- **Fragmento del documento**:
┌──
Grupo Leche Pascual (curiosa la permanencia de la palabra "leche" en el apelativo del grupo) es una de las marcas españolas con más presencia en el (super)mercado. La omnipresencia, la perseverancia son grandes valores en el perverso, perverso mundo de la industria alimentaria. El consumidor lo asocia inmediatamente a calidad: marcas de toda la vida.
Y para proyectar esa idea de continuidad es necesaria una imagen reconocible a lo largo del tiempo.

Analizando la obra culmen del "estilo Pascual", el anuncio de gaseosas PMI, reconocemos algunos de sus elementos clave . Música midi, gráfica de combate, modelos muy jóvenes que forman incongruentes familias, vestuario y decorados con Norteamérica como referente...por separado son trazos de lo correcto y lo anodino. Parecen más destinados a pasar desapercibidos y sin embargo al juntarse forman un cóctel explosivo.

Es el misterio del estilo, hecho de partes dispares que al juntarse adquieren entidad propia. Por eso el verdadero estilo, denso y posado, escapa a la disección.

En comunicación debería ser más deudor de su tiempo que del producto mismo, evolucionar y adaptarse continuamente.
Tener estilo propio es una cosa que esta muy bien en canción melódica y en backgammon. En publicidad es casi siempre sinónimo de terror gótico.
└──
- **Registros extraídos**:
┌──
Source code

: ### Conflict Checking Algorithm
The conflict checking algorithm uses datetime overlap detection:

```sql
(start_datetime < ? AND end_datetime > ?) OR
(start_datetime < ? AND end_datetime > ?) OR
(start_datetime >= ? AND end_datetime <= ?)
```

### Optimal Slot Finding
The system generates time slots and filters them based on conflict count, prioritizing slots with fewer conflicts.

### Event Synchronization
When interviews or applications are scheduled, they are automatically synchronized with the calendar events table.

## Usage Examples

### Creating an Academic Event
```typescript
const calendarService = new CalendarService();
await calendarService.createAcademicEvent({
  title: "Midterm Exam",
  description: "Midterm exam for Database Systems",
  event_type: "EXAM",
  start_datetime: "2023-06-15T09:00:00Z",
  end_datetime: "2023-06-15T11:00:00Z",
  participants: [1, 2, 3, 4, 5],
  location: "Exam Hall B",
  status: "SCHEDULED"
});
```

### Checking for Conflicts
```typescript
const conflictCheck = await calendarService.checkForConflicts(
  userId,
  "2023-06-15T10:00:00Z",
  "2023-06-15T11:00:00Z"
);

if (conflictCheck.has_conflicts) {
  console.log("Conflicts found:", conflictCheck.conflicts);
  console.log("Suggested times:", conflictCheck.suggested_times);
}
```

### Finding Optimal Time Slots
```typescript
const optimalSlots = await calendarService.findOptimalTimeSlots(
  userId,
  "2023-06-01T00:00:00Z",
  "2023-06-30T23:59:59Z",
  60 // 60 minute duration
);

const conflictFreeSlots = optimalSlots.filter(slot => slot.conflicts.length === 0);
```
└──
- **Enunciado**:
Devuelve, por favor, el texto sobre el estilo publicitario de Grupo Leche Pascual completo y palabra por palabra, sin ningún cambio.

- **Tu respuesta**:
Grupo Leche Pascual (curiosa la permanencia de la palabra "leche" en el apelativo del grupo) es una de las marcas españolas con más presencia en el (super)mercado. La omnipresencia, la perseverancia son grandes valores en el perverso, perverso mundo de la industria alimentaria. El consumidor lo asocia inmediatamente a calidad: marcas de toda la vida.
Y para proyectar esa idea de continuidad es necesaria una imagen reconocible a lo largo del tiempo.

Analizando la obra culmen del "estilo Pascual", el anuncio de gaseosas PMI, reconocemos algunos de sus elementos clave . Música midi, gráfica de combate, modelos muy jóvenes que forman incongruentes familias, vestuario y decorados con Norteamérica como referente...por separado son trazos de lo correcto y lo anodino. Parecen más destinados a pasar desapercibidos y sin embargo al juntarse forman un cóctel explosivo.

Es el misterio del estilo, hecho de partes dispares que al juntarse adquieren entidad propia. Por eso el verdadero estilo, denso y posado, escapa a la disección.

En comunicación debería ser más deudor de su tiempo que del producto mismo, evolucionar y adaptarse continuamente.
Tener estilo propio es una cosa que esta muy bien en canción melódica y en backgammon. En publicidad es casi siempre sinónimo de terror gótico.